Records for this exercise section start

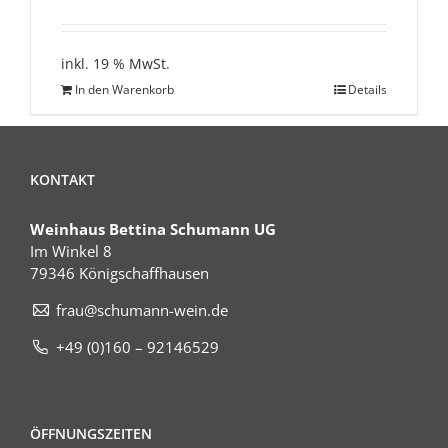
inkl. 19 % MwSt.
In den Warenkorb
Details
KONTAKT
Weinhaus Bettina Schumann UG
Im Winkel 8
79346 Königschaffhausen
frau@schumann-wein.de
+49 (0)160 – 92146529
ÖFFNUNGSZEITEN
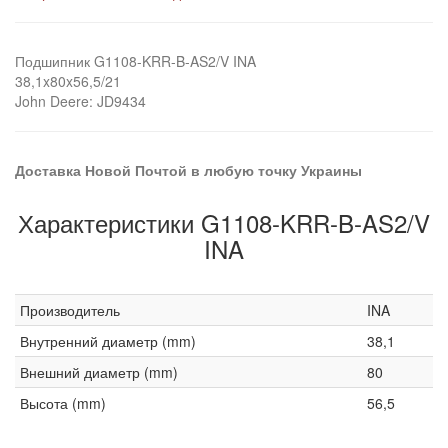
Подшипник G1108-KRR-B-AS2/V INA
38,1x80x56,5/21
John Deere: JD9434
Доставка Новой Почтой в любую точку Украины
Характеристики G1108-KRR-B-AS2/V
INA
Производитель
INA
Внутренний диаметр (mm)
38,1
Внешний диаметр (mm)
80
Высота (mm)
56,5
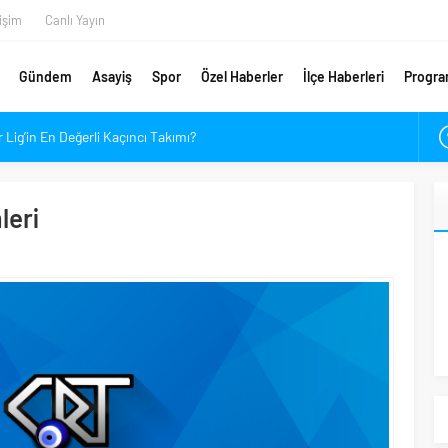
tişim
Canlı Yayın
Gündem
Asayiş
Spor
Özel Haberler
İlçe Haberleri
Progra
Lig’in En Değerli Kaçıncı Takımı?
adınlara Çağrı
ni Sponsorları Kim?
leri
İsim Gündemde, Bir İsim Ayrılıyor
arlalarında Verim Mesaisi
kındalığı Etkinliği
ri Arıyor
telikli Eleman Yetiştirilecek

Records for this exercise section end

Please find each line in the entries above that contains the string "диаметр" and copy those lines out in full. Case counts, so only an exact uppercase and lowercase match qualifies.

Внутренний диаметр (mm)
Внешний диаметр (mm)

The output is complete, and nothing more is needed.